Scientists have conducted tests to demonstrate a theoretical physics question first posed as a mere thought experiment decades ago.
Within the concept, two imaginary scientists are both deemed to be correct, despite arriving at totally different conclusions.
Demonstrating this in practice therefore calls into dispute fundamental questions about physics and suggests there is no such thing as objective reality.
The results were published on arXiv, a site for research that has yet to undergo full peer review, by a British team based at Heriot-Watt University.
They set out to explore “Wigner’s friend”, named after Nobel prize-winning physicist Eugene Wigner who came up with it 1961, which is based on the idea that a photon, or a particle of light, can exist in two possible states.
According to the laws of quantum mechanics, this “superposition” means the photon’s polarisation – or the axis upon which it spins – is both vertical and horizontal at the same time.
However, once one scientist in an isolated laboratory measures the photon, they find the photon’s polarisation is fixed at either vertical or horizontal.
At the same time, for someone who is outside the laboratory and is not aware of the result, the unmeasured photon is still in a state of superposition.
Despite these apparently conflicting realities, both are correct.
In their new study, the physicists were able to bring this experiment into reality, using real photons and measuring equipment that stood in for Wigner and his “friend”.
With their results, they were able to confirm the two realities described by Wigner held true.
“You can verify both of them,” study co-author Dr Martin Ringbauer told Live Science, explaining how this bewildering concept could make the leap from theory to reality.
“Theoretical advances were needed to formulate the problem in a way that is testable,” he said.
“Then, the experimental side needed developments on the control of quantum systems to implement something like that.”
While the experiment and its results may seem a world – or even a universe – away from everyday life, it raises profound and unsettling questions for physicists about the nature of reality.

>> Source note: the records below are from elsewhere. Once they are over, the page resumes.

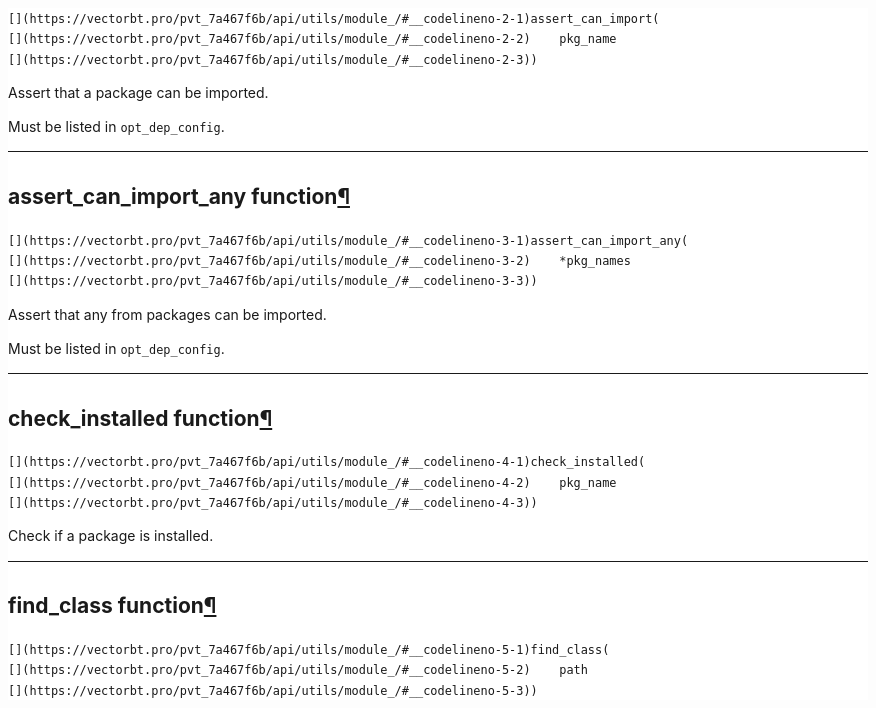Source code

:     
    [](https://vectorbt.pro/pvt_7a467f6b/api/utils/module_/#__codelineno-2-1)assert_can_import(
    [](https://vectorbt.pro/pvt_7a467f6b/api/utils/module_/#__codelineno-2-2)    pkg_name
    [](https://vectorbt.pro/pvt_7a467f6b/api/utils/module_/#__codelineno-2-3))
    

Assert that a package can be imported.

Must be listed in `opt_dep_config`.

* * *

## assert_can_import_any function[](https://github.com/polakowo/vectorbt.pro/blob/6e344a8230eaf718593f4570378486ee1d4178f6/vectorbtpro/utils/module_.py#L229-L247 "Jump to source")[¶](https://vectorbt.pro/pvt_7a467f6b/api/utils/module_/#vectorbtpro.utils.module_.assert_can_import_any "Permanent link")
    
    
    [](https://vectorbt.pro/pvt_7a467f6b/api/utils/module_/#__codelineno-3-1)assert_can_import_any(
    [](https://vectorbt.pro/pvt_7a467f6b/api/utils/module_/#__codelineno-3-2)    *pkg_names
    [](https://vectorbt.pro/pvt_7a467f6b/api/utils/module_/#__codelineno-3-3))
    

Assert that any from packages can be imported.

Must be listed in `opt_dep_config`.

* * *

## check_installed function[](https://github.com/polakowo/vectorbt.pro/blob/6e344a8230eaf718593f4570378486ee1d4178f6/vectorbtpro/utils/module_.py#L182-L184 "Jump to source")[¶](https://vectorbt.pro/pvt_7a467f6b/api/utils/module_/#vectorbtpro.utils.module_.check_installed "Permanent link")
    
    
    [](https://vectorbt.pro/pvt_7a467f6b/api/utils/module_/#__codelineno-4-1)check_installed(
    [](https://vectorbt.pro/pvt_7a467f6b/api/utils/module_/#__codelineno-4-2)    pkg_name
    [](https://vectorbt.pro/pvt_7a467f6b/api/utils/module_/#__codelineno-4-3))
    

Check if a package is installed.

* * *

## find_class function[](https://github.com/polakowo/vectorbt.pro/blob/6e344a8230eaf718593f4570378486ee1d4178f6/vectorbtpro/utils/module_.py#L164-L179 "Jump to source")[¶](https://vectorbt.pro/pvt_7a467f6b/api/utils/module_/#vectorbtpro.utils.module_.find_class "Permanent link")
    
    
    [](https://vectorbt.pro/pvt_7a467f6b/api/utils/module_/#__codelineno-5-1)find_class(
    [](https://vectorbt.pro/pvt_7a467f6b/api/utils/module_/#__codelineno-5-2)    path
    [](https://vectorbt.pro/pvt_7a467f6b/api/utils/module_/#__codelineno-5-3))
    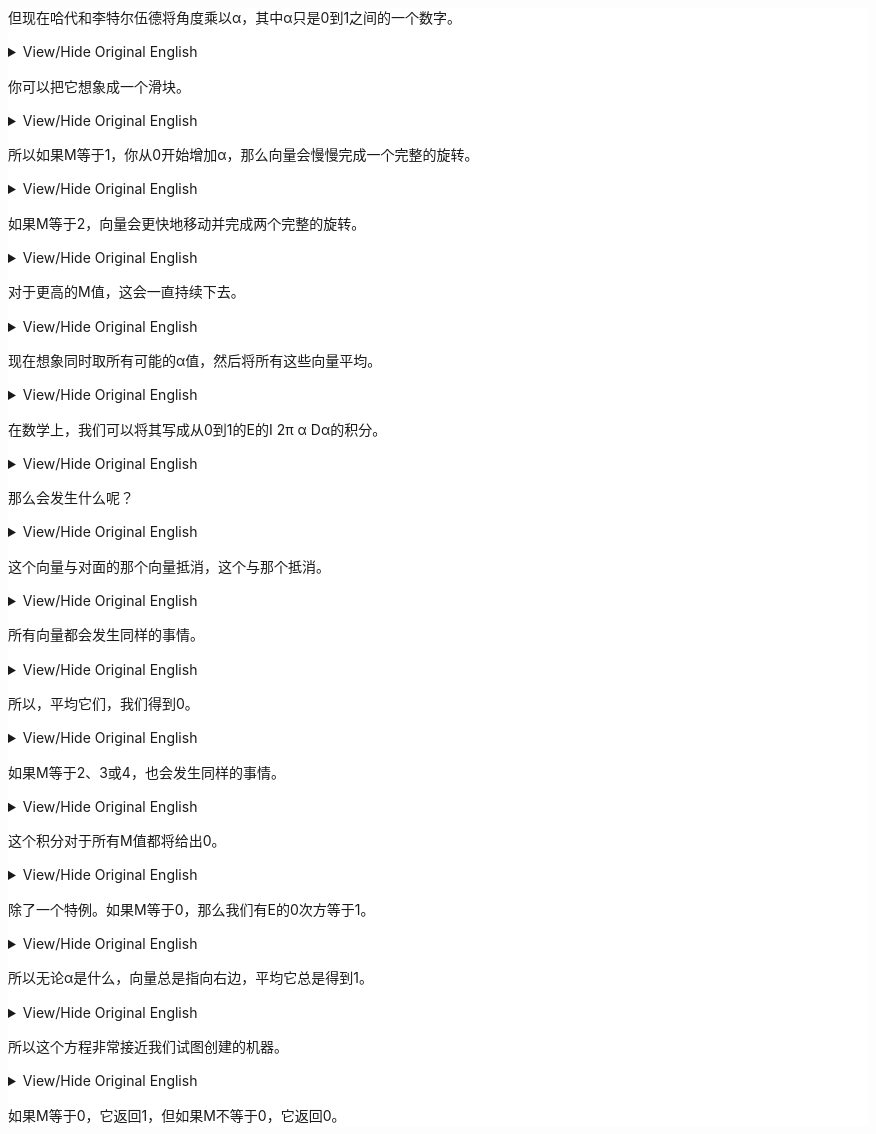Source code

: 但现在哈代和李特尔伍德将角度乘以α，其中α只是0到1之间的一个数字。

<details><summary>View/Hide Original English</summary></details>

你可以把它想象成一个滑块。

<details><summary>View/Hide Original English</summary></details>

所以如果M等于1，你从0开始增加α，那么向量会慢慢完成一个完整的旋转。

<details><summary>View/Hide Original English</summary></details>

如果M等于2，向量会更快地移动并完成两个完整的旋转。

<details><summary>View/Hide Original English</summary></details>

对于更高的M值，这会一直持续下去。

<details><summary>View/Hide Original English</summary></details>

现在想象同时取所有可能的α值，然后将所有这些向量平均。

<details><summary>View/Hide Original English</summary></details>

在数学上，我们可以将其写成从0到1的E的I 2π α Dα的积分。

<details><summary>View/Hide Original English</summary></details>

那么会发生什么呢？

<details><summary>View/Hide Original English</summary></details>

这个向量与对面的那个向量抵消，这个与那个抵消。

<details><summary>View/Hide Original English</summary></details>

所有向量都会发生同样的事情。

<details><summary>View/Hide Original English</summary></details>

所以，平均它们，我们得到0。

<details><summary>View/Hide Original English</summary></details>

如果M等于2、3或4，也会发生同样的事情。

<details><summary>View/Hide Original English</summary></details>

这个积分对于所有M值都将给出0。

<details><summary>View/Hide Original English</summary></details>

除了一个特例。如果M等于0，那么我们有E的0次方等于1。

<details><summary>View/Hide Original English</summary></details>

所以无论α是什么，向量总是指向右边，平均它总是得到1。

<details><summary>View/Hide Original English</summary></details>

所以这个方程非常接近我们试图创建的机器。

<details><summary>View/Hide Original English</summary></details>

如果M等于0，它返回1，但如果M不等于0，它返回0。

“The scientific method relies on facts, established through repeated measurements and agreed upon universally, independently of who observed them,” the team wrote in their paper.
The role of quantum mechanics is to describe the world at such a small scale that the conventional rules of physics do not apply. If measurements from this field cannot be considered absolute, it could change how the discipline operates.
“It seems that, in contrast to classical physics, measurement results cannot be considered absolute truth but must be understood relative to the observer who performed the measurement,” said Dr Ringbauer.
“The stories we tell about quantum mechanics have to adapt to that.”